### ENTRIES PROVIDED
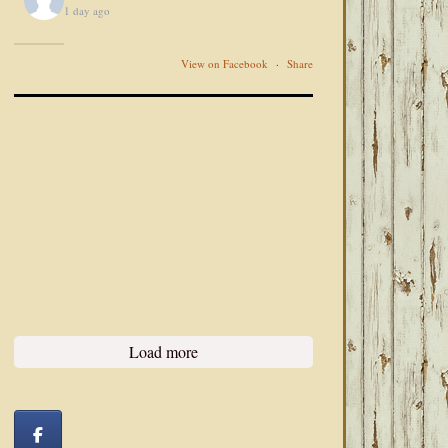
1 day ago
View on Facebook
·
Share
Load more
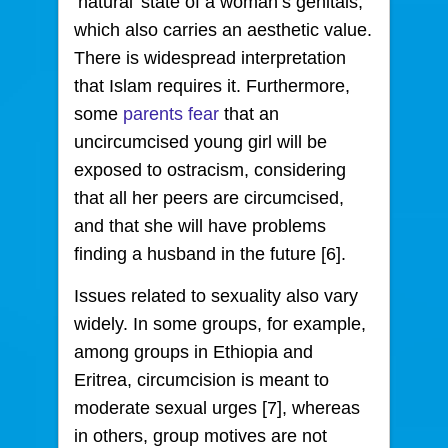
‘natural’ state of a woman’s genitals,
which also carries an aesthetic value.
There is widespread interpretation
that Islam requires it. Furthermore,
some
parents fear
that an
uncircumcised young girl will be
exposed to ostracism, considering
that all her peers are circumcised,
and that she will have problems
finding a husband in the future [6].
Issues related to sexuality also vary
widely. In some groups, for example,
among groups in Ethiopia and
Eritrea, circumcision is meant to
moderate sexual urges [7], whereas
in others, group motives are not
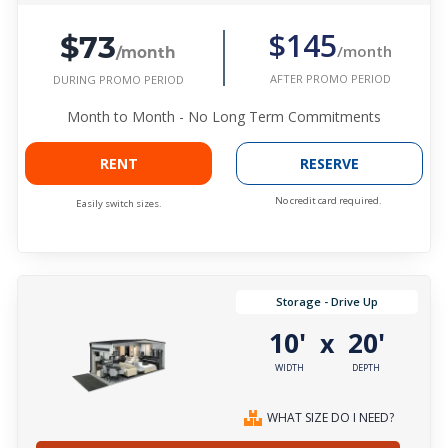
$73
$145
/month
/month
AFTER PROMO PERIOD
DURING PROMO PERIOD
Month to Month - No Long Term Commitments
RENT
RESERVE
No credit card required.
Easily switch sizes.
Storage - Drive Up
10'
20'
x
WIDTH
DEPTH
WHAT SIZE DO I NEED?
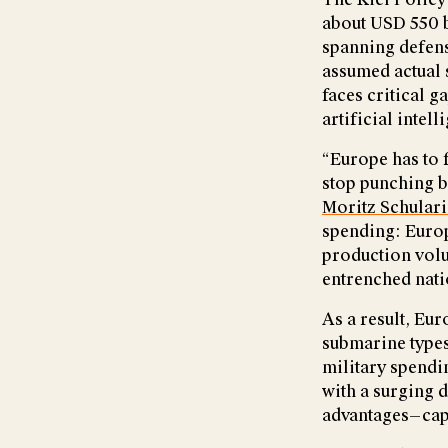
about USD 550 b
spanning defens
assumed actual s
faces critical 
artificial intell
“Europe has to f
stop punching be
Moritz Schular
spending: Europ
production volum
entrenched nat
As a result, Eur
submarine types
military spendi
with a surging d
advantages—capi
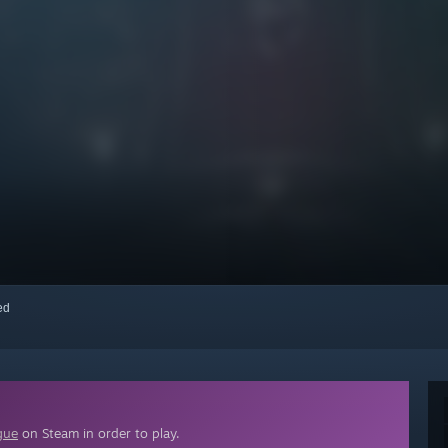
red
gue
on Steam in order to play.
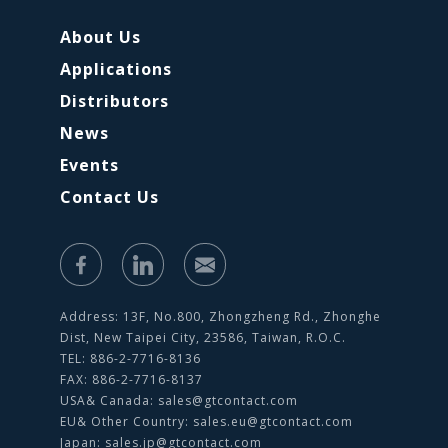
About Us
Applications
Distributors
News
Events
Contact Us
Address: 13F, No.800, Zhongzheng Rd., Zhonghe
Dist, New Taipei City, 23586, Taiwan, R.O.C.
TEL: 886-2-7716-8136
FAX: 886-2-7716-8137
USA& Canada:
sales@gtcontact.com
EU& Other Country:
sales.eu@gtcontact.com
Japan:
sales.jp@gtcontact.com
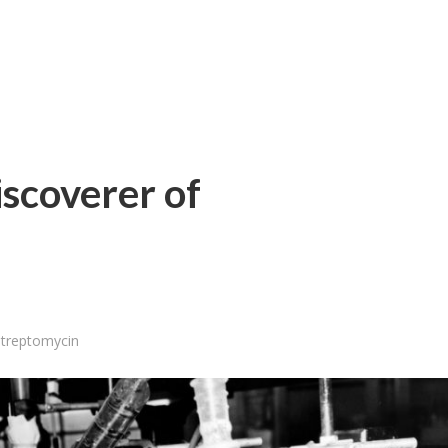
scoverer of
treptomycin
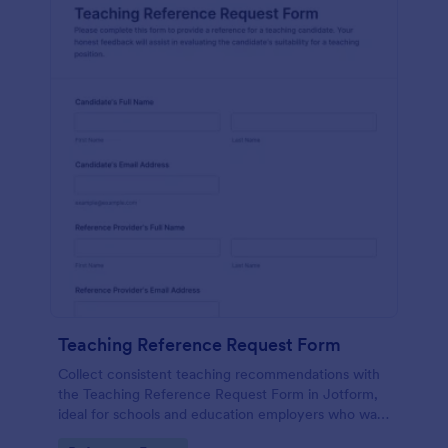
Teaching Reference Request Form
Collect consistent teaching recommendations with
the Teaching Reference Request Form in Jotform,
ideal for schools and education employers who want
faster data collection, centralized form submission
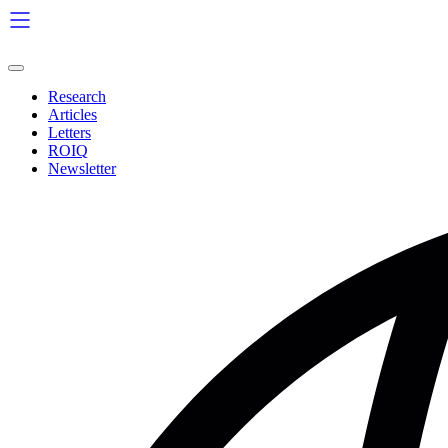
Skip
to
content
Research
Articles
Letters
ROIQ
Newsletter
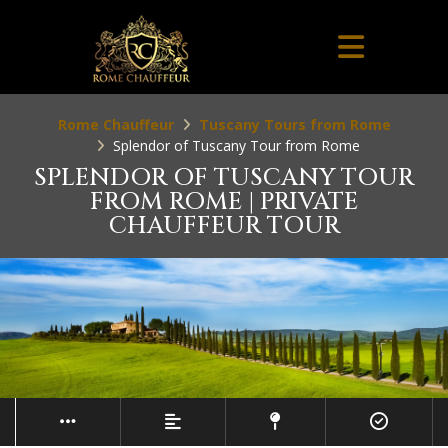
Rome Chauffeur
Tuscany Tours from Rome
Splendor of Tuscany Tour from Rome
SPLENDOR OF TUSCANY TOUR
FROM ROME | PRIVATE
CHAUFFEUR TOUR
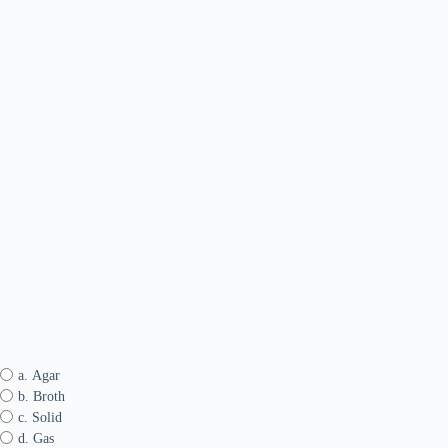
a. Agar
b. Broth
c. Solid
d. Gas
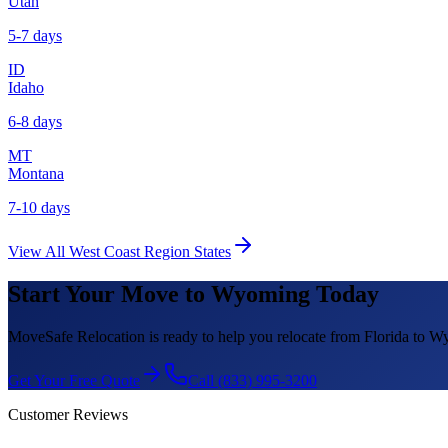
Utah
5-7 days
ID
Idaho
6-8 days
MT
Montana
7-10 days
View All
West Coast Region
States
Start Your Move to
Wyoming
Today
MoveSafe Relocation is ready to help you relocate from Florida to
Wy
Get Your Free Quote
Call (833) 995-3200
Customer Reviews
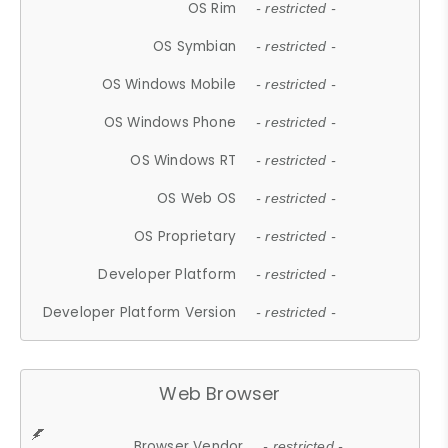
OS Rim
- restricted -
OS Symbian
- restricted -
OS Windows Mobile
- restricted -
OS Windows Phone
- restricted -
OS Windows RT
- restricted -
OS Web OS
- restricted -
OS Proprietary
- restricted -
Developer Platform
- restricted -
Developer Platform Version
- restricted -
Web Browser
Browser Vendor
- restricted -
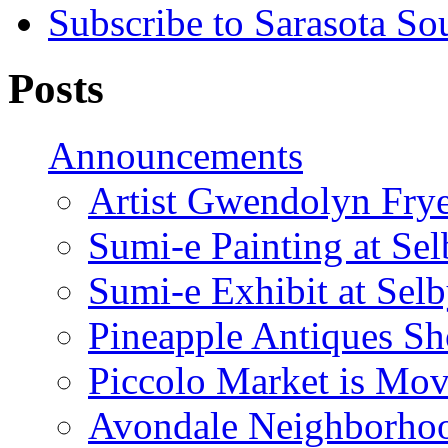
Subscribe to Sarasota So
Posts
Announcements
Artist Gwendolyn Fryer
Sumi-e Painting at Se
Sumi-e Exhibit at Sel
Pineapple Antiques S
Piccolo Market is Mov
Avondale Neighborhoo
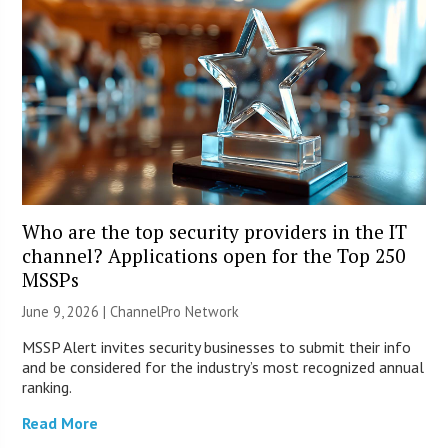
Who are the top security providers in the IT
channel? Applications open for the Top 250
MSSPs
June 9, 2026 |
ChannelPro Network
MSSP Alert invites security businesses to submit their info
and be considered for the industry’s most recognized annual
ranking.
Read More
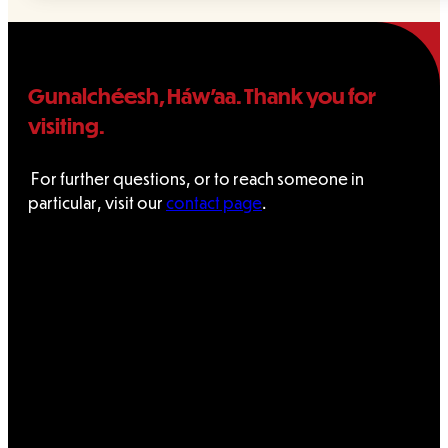
Gunalchéesh, Háw’aa. Thank you for
visiting.
For further questions, or to reach someone in
particular, visit our
contact page
.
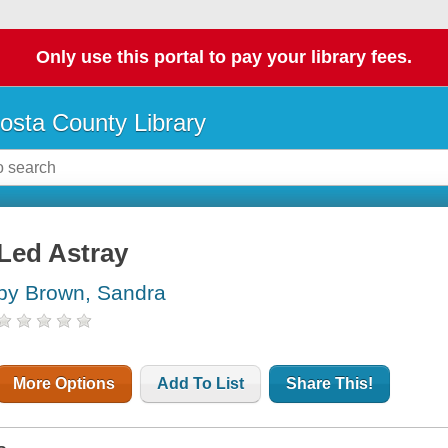
Only use this portal to pay your library fees.
osta County Library
Led Astray
by Brown, Sandra
More Options
Add To List
Share This!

### WORK INSTRUCTIONS
Can you reproduce all of the data above with "restricted" swapped for "unavailable" wherever it occurs, keeping everything else the same and leaving out the pictures?

### EXERCISE OUTPUT
1 day ago
View on Facebook
·
Share
Load more
‘natural’ state of a woman’s genitals,
which also carries an aesthetic value.
There is widespread interpretation
that Islam requires it. Furthermore,
some
parents fear
that an
uncircumcised young girl will be
exposed to ostracism, considering
that all her peers are circumcised,
and that she will have problems
finding a husband in the future [6].
Issues related to sexuality also vary
widely. In some groups, for example,
among groups in Ethiopia and
Eritrea, circumcision is meant to
moderate sexual urges [7], whereas
in others, group motives are not
$73
$145
/month
/month
AFTER PROMO PERIOD
DURING PROMO PERIOD
Month to Month - No Long Term Commitments
RENT
RESERVE
No credit card required.
Easily switch sizes.
Storage - Drive Up
10'
20'
x
WIDTH
DEPTH
WHAT SIZE DO I NEED?
about USD 550 b
spanning defens
assumed actual s
faces critical 
artificial intell
“Europe has to f
stop punching be
Moritz Schular
spending: Europ
production volum
entrenched nat
As a result, Eur
submarine types
military spendi
with a surging d
advantages—capi
red
gue
on Steam in order to play.
About Us
Applications
Distributors
News
Events
Contact Us
Address: 13F, No.800, Zhongzheng Rd., Zhonghe
Dist, New Taipei City, 23586, Taiwan, R.O.C.
TEL: 886-2-7716-8136
FAX: 886-2-7716-8137
USA& Canada:
sales@gtcontact.com
EU& Other Country:
sales.eu@gtcontact.com
Japan:
sales.jp@gtcontact.com
scoverer of
treptomycin
Teaching Reference Request Form
Collect consistent teaching recommendations with
the Teaching Reference Request Form in Jotform,
ideal for schools and education employers who want
faster data collection, centralized form submission
Skip
to
content
Research
Articles
Letters
ROIQ
Newsletter
Rome Chauffeur
Tuscany Tours from Rome
Splendor of Tuscany Tour from Rome
SPLENDOR OF TUSCANY TOUR
FROM ROME | PRIVATE
CHAUFFEUR TOUR
a. Agar
b. Broth
c. Solid
d. Gas
Utah
5-7 days
ID
Idaho
6-8 days
MT
Montana
7-10 days
View All
West Coast Region
States
Start Your Move to
Wyoming
Today
MoveSafe Relocation is ready to help you relocate from Florida to
Wy
Get Your Free Quote
Call (833) 995-3200
Customer Reviews
OS Rim
- unavailable -
OS Symbian
- unavailable -
OS Windows Mobile
- unavailable -
OS Windows Phone
- unavailable -
OS Windows RT
- unavailable -
OS Web OS
- unavailable -
OS Proprietary
- unavailable -
Developer Platform
- unavailable -
Developer Platform Version
- unavailable -
Web Browser
Browser Vendor
- unavailable -
Subscribe to Sarasota So
Posts
Announcements
Artist Gwendolyn Fryer
Sumi-e Painting at Se
Sumi-e Exhibit at Sel
Pineapple Antiques S
Piccolo Market is Mov
Avondale Neighborhoo
Who are the top security providers in the IT
channel? Applications open for the Top 250
MSSPs
June 9, 2026 |
ChannelPro Network
MSSP Alert invites security businesses to submit their info
and be considered for the industry’s most recognized annual
ranking.
Read More
Gunalchéesh, Háw’aa. Thank you for
visiting.
For further questions, or to reach someone in
particular, visit our
contact page
.
Only use this portal to pay your library fees.
osta County Library
Led Astray
by Brown, Sandra
More Options
Add To List
Share This!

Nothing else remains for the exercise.